JERUSALEM (Aug. 30)
For the first time in many years, the number of returning Israelis exceeded that of Israelis leaving the country, Absorption Minister David Levy said at a press conference here yesterday.
Levy said that balance was reached last year when 22,900 Israelis returned to the country, in comparison to about 10,000 who left the country in the same period. He said 6662 came back as part of a special program launched by the Ministry of Absorption on the occasion of Israel’s 30th anniversary, with the assistance of aliya and absorption institutions. The others came back on their own.

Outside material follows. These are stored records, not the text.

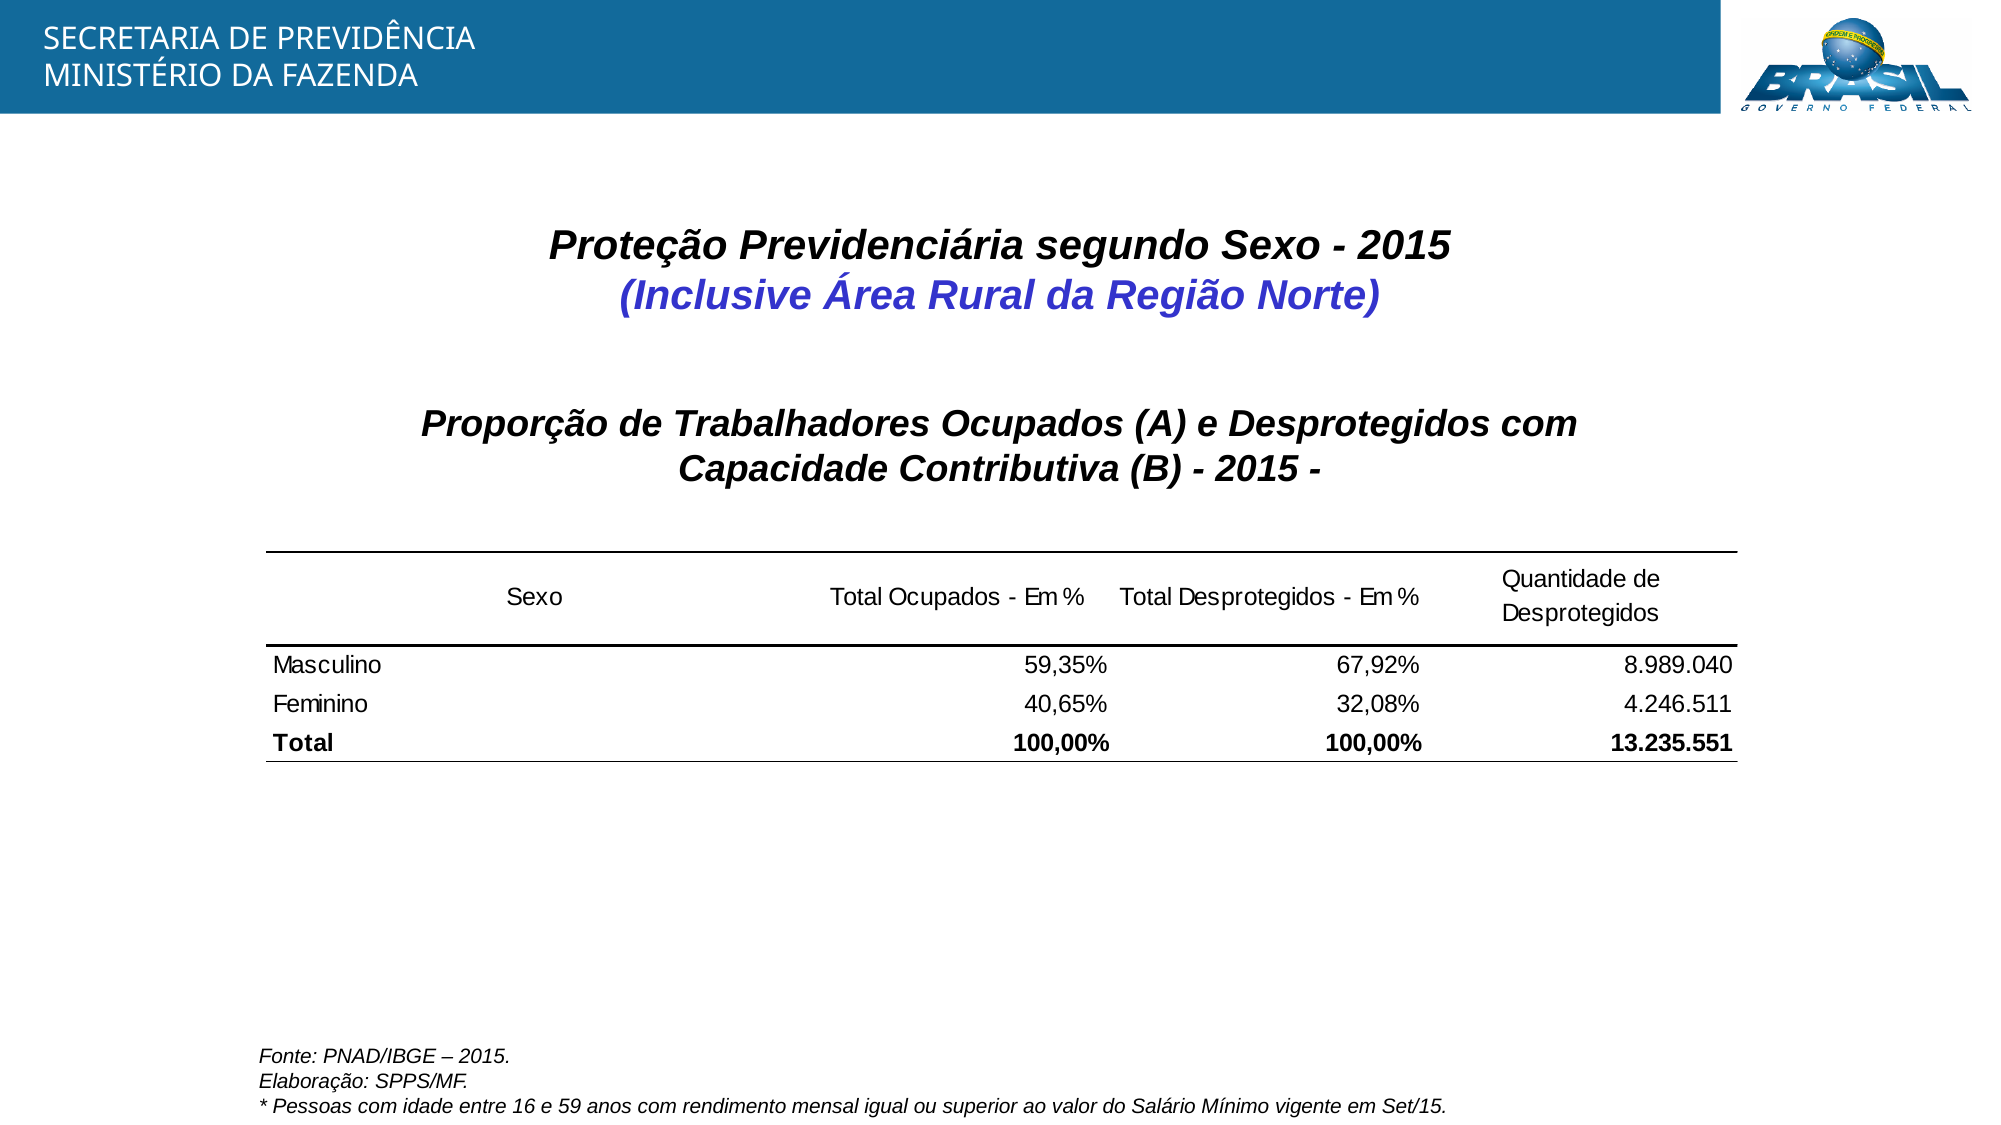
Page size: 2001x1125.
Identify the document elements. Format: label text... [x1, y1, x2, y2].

text_box Proteção Previdenciária segundo Sexo - 2015 (Inclusive Área Rural da Região Norte) [343, 199, 1657, 337]
picture [1741, 18, 1972, 111]
text_box Fonte: PNAD/IBGE – 2015. Elaboração: SPPS/MF. * Pessoas com idade entre 16 e 59 anos com rendimento mensal igual ou superior ao valor do Salário Mínimo vigente em Set/15. [243, 1035, 1744, 1125]
text_box Proporção de Trabalhadores Ocupados (A) e Desprotegidos com Capacidade Contributiva (B) - 2015 - [390, 374, 1610, 513]
picture [265, 550, 1740, 764]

The plan to encourage Israelis to return home began in January 1978 and is scheduled to end at the end of this month. According to Levy, within the framework of the plan, some 12,000 returned in that period. Some 30 Israelis were returning daily, he said.
But Jewish Agency sources said yesterday in reaction that only some 4500 registered as returning Israelis in the period discussed. They did not know how Levy compiled his figures.
It is understood that the gap between the Absorption Ministry figures and that of the Jewish Agency stems from differences in definitions. Levy included in his count all Israelis who had spent more than two years overseas as well as all those who returned married to new immigrants. If those two groups are subtracted, the number of Israelis who spent more than four years overseas (the usual definition for yordim) and who return to Israel, the number is 4300.
Using the same statistics, Levy claimed that the number of returning Israelis in the period discussed exceeded in some cases those of the number of immigrants. For example, some 6100 Israelis returned from North America. The number of immigrants from that part of the world was 5125 in the same period.
Levy said that according to Central Bureau of Statistics figures, the number of Israelis who left the country last year and are expected to stay overseas for a longer period did not exceed 10,000, a decrease of 21 percent compared to the year before.